[What the exercise asks]: Turn the items below into a numbered list, omitting any blank lines.

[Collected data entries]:
————————
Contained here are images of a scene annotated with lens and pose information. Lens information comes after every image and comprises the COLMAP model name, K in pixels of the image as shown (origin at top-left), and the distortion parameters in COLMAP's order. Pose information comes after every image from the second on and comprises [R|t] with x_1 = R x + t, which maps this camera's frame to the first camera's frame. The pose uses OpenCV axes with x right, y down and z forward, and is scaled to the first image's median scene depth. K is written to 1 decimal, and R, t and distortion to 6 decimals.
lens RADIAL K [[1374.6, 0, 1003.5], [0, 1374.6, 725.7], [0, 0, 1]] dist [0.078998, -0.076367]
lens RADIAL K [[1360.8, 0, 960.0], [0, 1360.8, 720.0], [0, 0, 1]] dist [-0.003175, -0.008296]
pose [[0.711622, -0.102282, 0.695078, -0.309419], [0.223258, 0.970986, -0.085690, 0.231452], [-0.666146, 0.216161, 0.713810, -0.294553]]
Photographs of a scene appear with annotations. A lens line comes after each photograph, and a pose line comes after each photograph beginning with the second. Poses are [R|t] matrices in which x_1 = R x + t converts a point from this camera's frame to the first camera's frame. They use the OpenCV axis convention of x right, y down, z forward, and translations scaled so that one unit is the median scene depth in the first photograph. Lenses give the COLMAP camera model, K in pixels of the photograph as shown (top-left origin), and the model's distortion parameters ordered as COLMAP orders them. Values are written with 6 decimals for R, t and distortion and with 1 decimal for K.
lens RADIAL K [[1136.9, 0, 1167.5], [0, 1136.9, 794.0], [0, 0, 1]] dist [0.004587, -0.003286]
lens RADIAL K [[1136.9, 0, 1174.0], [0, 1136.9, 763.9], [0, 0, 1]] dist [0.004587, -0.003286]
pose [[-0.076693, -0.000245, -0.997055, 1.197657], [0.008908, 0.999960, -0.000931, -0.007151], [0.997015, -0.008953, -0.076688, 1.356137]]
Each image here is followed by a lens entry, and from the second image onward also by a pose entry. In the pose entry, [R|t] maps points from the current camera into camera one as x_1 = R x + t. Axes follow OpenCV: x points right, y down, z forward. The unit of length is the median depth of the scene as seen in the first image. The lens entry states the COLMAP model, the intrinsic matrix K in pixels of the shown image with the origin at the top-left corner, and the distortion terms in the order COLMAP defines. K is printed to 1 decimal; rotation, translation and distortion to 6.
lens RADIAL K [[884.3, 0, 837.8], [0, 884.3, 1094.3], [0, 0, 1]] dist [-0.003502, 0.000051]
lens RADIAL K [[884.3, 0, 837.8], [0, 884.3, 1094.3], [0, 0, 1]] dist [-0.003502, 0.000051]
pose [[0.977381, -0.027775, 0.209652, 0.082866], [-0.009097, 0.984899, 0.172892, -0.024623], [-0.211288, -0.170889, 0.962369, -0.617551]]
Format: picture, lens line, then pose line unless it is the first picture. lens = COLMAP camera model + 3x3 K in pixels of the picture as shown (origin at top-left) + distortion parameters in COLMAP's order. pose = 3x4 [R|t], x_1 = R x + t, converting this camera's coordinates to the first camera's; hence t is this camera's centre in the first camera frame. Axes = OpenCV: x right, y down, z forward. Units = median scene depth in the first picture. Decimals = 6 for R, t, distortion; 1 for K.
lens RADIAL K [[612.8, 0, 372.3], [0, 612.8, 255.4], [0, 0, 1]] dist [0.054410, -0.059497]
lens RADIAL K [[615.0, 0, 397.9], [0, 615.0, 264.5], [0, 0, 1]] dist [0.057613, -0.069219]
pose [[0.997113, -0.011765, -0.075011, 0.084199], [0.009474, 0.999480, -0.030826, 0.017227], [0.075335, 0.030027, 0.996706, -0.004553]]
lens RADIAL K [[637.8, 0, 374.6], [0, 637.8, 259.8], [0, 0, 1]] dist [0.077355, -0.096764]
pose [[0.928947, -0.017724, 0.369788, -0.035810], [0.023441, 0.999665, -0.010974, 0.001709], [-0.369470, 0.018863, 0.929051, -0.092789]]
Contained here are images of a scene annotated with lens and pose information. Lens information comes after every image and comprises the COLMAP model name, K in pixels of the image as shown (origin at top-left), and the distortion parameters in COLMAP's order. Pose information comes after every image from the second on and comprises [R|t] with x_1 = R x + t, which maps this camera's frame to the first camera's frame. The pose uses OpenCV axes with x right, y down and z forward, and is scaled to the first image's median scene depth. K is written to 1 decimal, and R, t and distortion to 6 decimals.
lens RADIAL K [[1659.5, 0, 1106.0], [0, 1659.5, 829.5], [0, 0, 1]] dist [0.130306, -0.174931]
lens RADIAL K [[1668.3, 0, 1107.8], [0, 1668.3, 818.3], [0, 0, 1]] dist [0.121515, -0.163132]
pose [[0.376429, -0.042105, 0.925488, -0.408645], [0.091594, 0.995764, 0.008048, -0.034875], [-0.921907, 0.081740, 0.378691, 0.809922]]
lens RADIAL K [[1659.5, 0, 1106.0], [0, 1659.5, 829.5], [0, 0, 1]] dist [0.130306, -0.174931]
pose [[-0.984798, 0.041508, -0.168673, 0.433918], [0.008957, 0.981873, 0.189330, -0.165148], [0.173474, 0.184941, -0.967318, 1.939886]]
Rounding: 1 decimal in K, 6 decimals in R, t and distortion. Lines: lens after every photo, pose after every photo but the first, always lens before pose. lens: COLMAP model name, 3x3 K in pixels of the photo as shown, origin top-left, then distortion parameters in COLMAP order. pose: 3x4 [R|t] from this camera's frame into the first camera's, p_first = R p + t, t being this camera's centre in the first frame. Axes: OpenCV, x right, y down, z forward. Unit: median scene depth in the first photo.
————————
[Solution to this exercise]:
1. Contained here are images of a scene annotated with lens and pose information. Lens information comes after every image and comprises the COLMAP model name, K in pixels of the image as shown (origin at top-left), and the distortion parameters in COLMAP's order. Pose information comes after every image from the second on and comprises [R|t] with x_1 = R x + t, which maps this camera's frame to the first camera's frame. The pose uses OpenCV axes with x right, y down and z forward, and is scaled to the first image's median scene depth. K is written to 1 decimal, and R, t and distortion to 6 decimals.
2. lens RADIAL K [[1374.6, 0, 1003.5], [0, 1374.6, 725.7], [0, 0, 1]] dist [0.078998, -0.076367]
3. lens RADIAL K [[1360.8, 0, 960.0], [0, 1360.8, 720.0], [0, 0, 1]] dist [-0.003175, -0.008296]
4. pose [[0.711622, -0.102282, 0.695078, -0.309419], [0.223258, 0.970986, -0.085690, 0.231452], [-0.666146, 0.216161, 0.713810, -0.294553]]
5. Photographs of a scene appear with annotations. A lens line comes after each photograph, and a pose line comes after each photograph beginning with the second. Poses are [R|t] matrices in which x_1 = R x + t converts a point from this camera's frame to the first camera's frame. They use the OpenCV axis convention of x right, y down, z forward, and translations scaled so that one unit is the median scene depth in the first photograph. Lenses give the COLMAP camera model, K in pixels of the photograph as shown (top-left origin), and the model's distortion parameters ordered as COLMAP orders them. Values are written with 6 decimals for R, t and distortion and with 1 decimal for K.
6. lens RADIAL K [[1136.9, 0, 1167.5], [0, 1136.9, 794.0], [0, 0, 1]] dist [0.004587, -0.003286]
7. lens RADIAL K [[1136.9, 0, 1174.0], [0, 1136.9, 763.9], [0, 0, 1]] dist [0.004587, -0.003286]
8. pose [[-0.076693, -0.000245, -0.997055, 1.197657], [0.008908, 0.999960, -0.000931, -0.007151], [0.997015, -0.008953, -0.076688, 1.356137]]
9. Each image here is followed by a lens entry, and from the second image onward also by a pose entry. In the pose entry, [R|t] maps points from the current camera into camera one as x_1 = R x + t. Axes follow OpenCV: x points right, y down, z forward. The unit of length is the median depth of the scene as seen in the first image. The lens entry states the COLMAP model, the intrinsic matrix K in pixels of the shown image with the origin at the top-left corner, and the distortion terms in the order COLMAP defines. K is printed to 1 decimal; rotation, translation and distortion to 6.
10. lens RADIAL K [[884.3, 0, 837.8], [0, 884.3, 1094.3], [0, 0, 1]] dist [-0.003502, 0.000051]
11. lens RADIAL K [[884.3, 0, 837.8], [0, 884.3, 1094.3], [0, 0, 1]] dist [-0.003502, 0.000051]
12. pose [[0.977381, -0.027775, 0.209652, 0.082866], [-0.009097, 0.984899, 0.172892, -0.024623], [-0.211288, -0.170889, 0.962369, -0.617551]]
13. Format: picture, lens line, then pose line unless it is the first picture. lens = COLMAP camera model + 3x3 K in pixels of the picture as shown (origin at top-left) + distortion parameters in COLMAP's order. pose = 3x4 [R|t], x_1 = R x + t, converting this camera's coordinates to the first camera's; hence t is this camera's centre in the first camera frame. Axes = OpenCV: x right, y down, z forward. Units = median scene depth in the first picture. Decimals = 6 for R, t, distortion; 1 for K.
14. lens RADIAL K [[612.8, 0, 372.3], [0, 612.8, 255.4], [0, 0, 1]] dist [0.054410, -0.059497]
15. lens RADIAL K [[615.0, 0, 397.9], [0, 615.0, 264.5], [0, 0, 1]] dist [0.057613, -0.069219]
16. pose [[0.997113, -0.011765, -0.075011, 0.084199], [0.009474, 0.999480, -0.030826, 0.017227], [0.075335, 0.030027, 0.996706, -0.004553]]
17. lens RADIAL K [[637.8, 0, 374.6], [0, 637.8, 259.8], [0, 0, 1]] dist [0.077355, -0.096764]
18. pose [[0.928947, -0.017724, 0.369788, -0.035810], [0.023441, 0.999665, -0.010974, 0.001709], [-0.369470, 0.018863, 0.929051, -0.092789]]
19. Contained here are images of a scene annotated with lens and pose information. Lens information comes after every image and comprises the COLMAP model name, K in pixels of the image as shown (origin at top-left), and the distortion parameters in COLMAP's order. Pose information comes after every image from the second on and comprises [R|t] with x_1 = R x + t, which maps this camera's frame to the first camera's frame. The pose uses OpenCV axes with x right, y down and z forward, and is scaled to the first image's median scene depth. K is written to 1 decimal, and R, t and distortion to 6 decimals.
20. lens RADIAL K [[1659.5, 0, 1106.0], [0, 1659.5, 829.5], [0, 0, 1]] dist [0.130306, -0.174931]
21. lens RADIAL K [[1668.3, 0, 1107.8], [0, 1668.3, 818.3], [0, 0, 1]] dist [0.121515, -0.163132]
22. pose [[0.376429, -0.042105, 0.925488, -0.408645], [0.091594, 0.995764, 0.008048, -0.034875], [-0.921907, 0.081740, 0.378691, 0.809922]]
23. lens RADIAL K [[1659.5, 0, 1106.0], [0, 1659.5, 829.5], [0, 0, 1]] dist [0.130306, -0.174931]
24. pose [[-0.984798, 0.041508, -0.168673, 0.433918], [0.008957, 0.981873, 0.189330, -0.165148], [0.173474, 0.184941, -0.967318, 1.939886]]
25. Rounding: 1 decimal in K, 6 decimals in R, t and distortion. Lines: lens after every photo, pose after every photo but the first, always lens before pose. lens: COLMAP model name, 3x3 K in pixels of the photo as shown, origin top-left, then distortion parameters in COLMAP order. pose: 3x4 [R|t] from this camera's frame into the first camera's, p_first = R p + t, t being this camera's centre in the first frame. Axes: OpenCV, x right, y down, z forward. Unit: median scene depth in the first photo.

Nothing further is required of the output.